_SHORT EXERCISE_.
Edit the rows from the very beginning through the line with "rgb levels: mode" by replacing "brightness" with "lightness", leaving everything else unchanged. Give back only those lines, without the pictures.

_EXTRACTED INFORMATION_.
=======

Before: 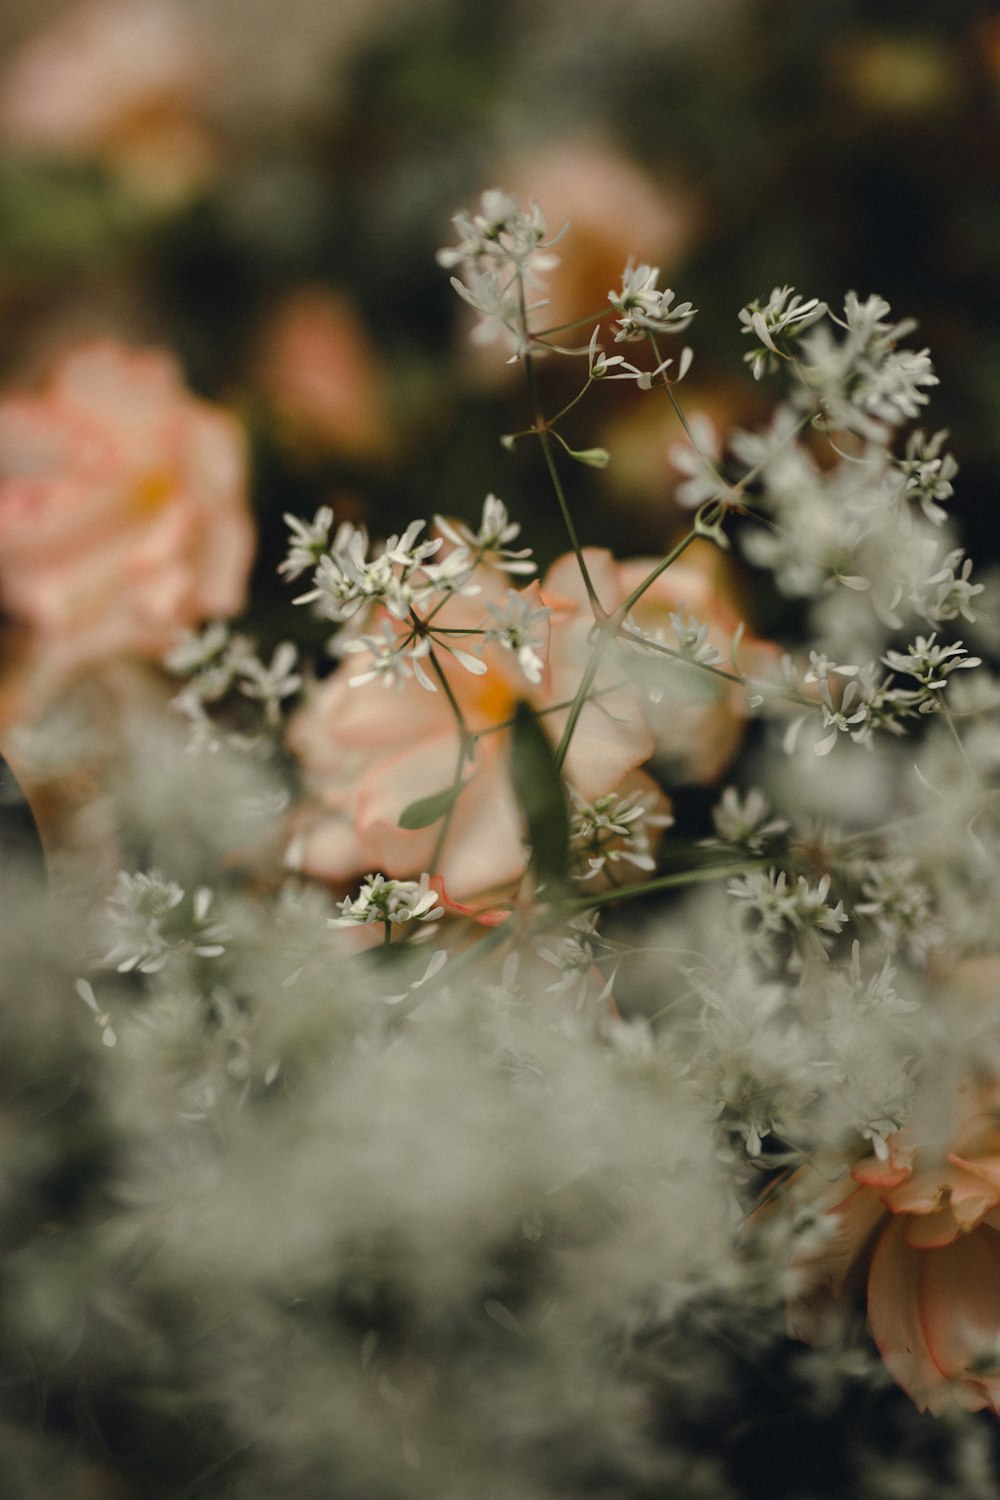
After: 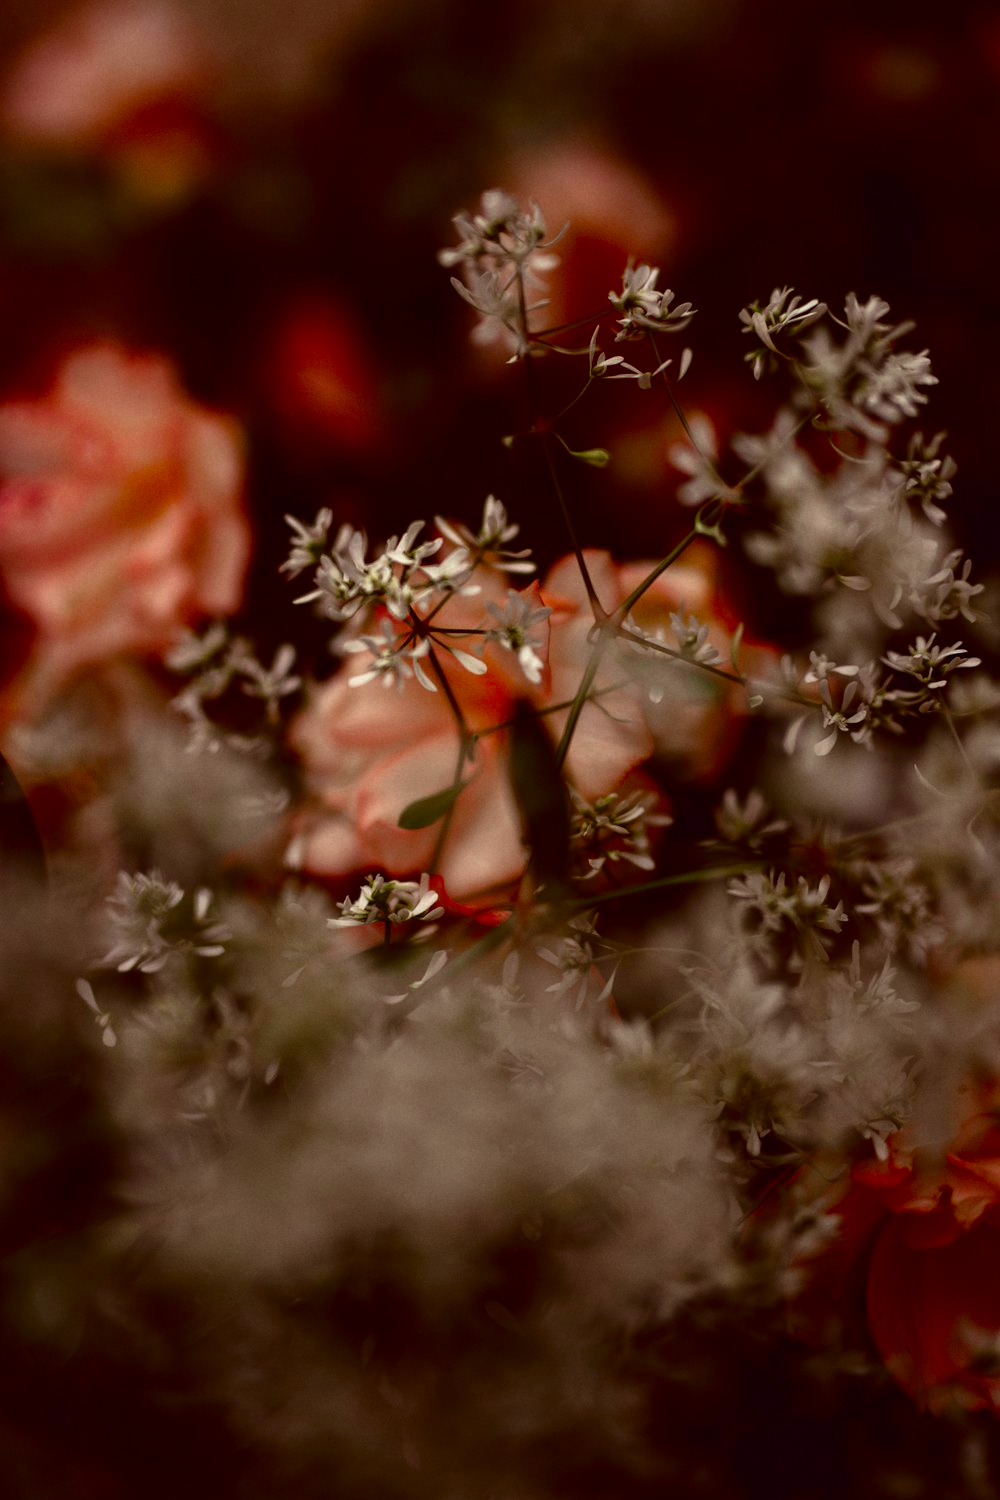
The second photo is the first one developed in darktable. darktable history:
contrast brightness saturation: contrast 0.09, brightness -0.59, saturation 0.17
rgb levels: mode RGB, independent channels, levels [[0, 0.474, 1], [0, 0.5, 1], [0, 0.5, 1]]
tone curve: curves: ch0 [(0, 0) (0.051, 0.047) (0.102, 0.099) (0.236, 0.249) (0.429, 0.473) (0.67, 0.755) (0.875, 0.948) (1, 0.985)]; ch1 [(0, 0) (0.339, 0.298) (0.402, 0.363) (0.453, 0.413) (0.485, 0.469) (0.494, 0.493) (0.504, 0.502) (0.515, 0.526) (0.563, 0.591) (0.597, 0.639) (0.834, 0.888) (1, 1)]; ch2 [(0, 0) (0.362, 0.353) (0.425, 0.439) (0.501, 0.501) (0.537, 0.538) (0.58, 0.59) (0.642, 0.669) (0.773, 0.856) (1, 1)], color space Lab, independent channels, preserve colors none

=======

_THE COMPLETED TASK_.
Before: 
After: 
The second photo is the first one developed in darktable. darktable history:
contrast lightness saturation: contrast 0.09, lightness -0.59, saturation 0.17
rgb levels: mode RGB, independent channels, levels [[0, 0.474, 1], [0, 0.5, 1], [0, 0.5, 1]]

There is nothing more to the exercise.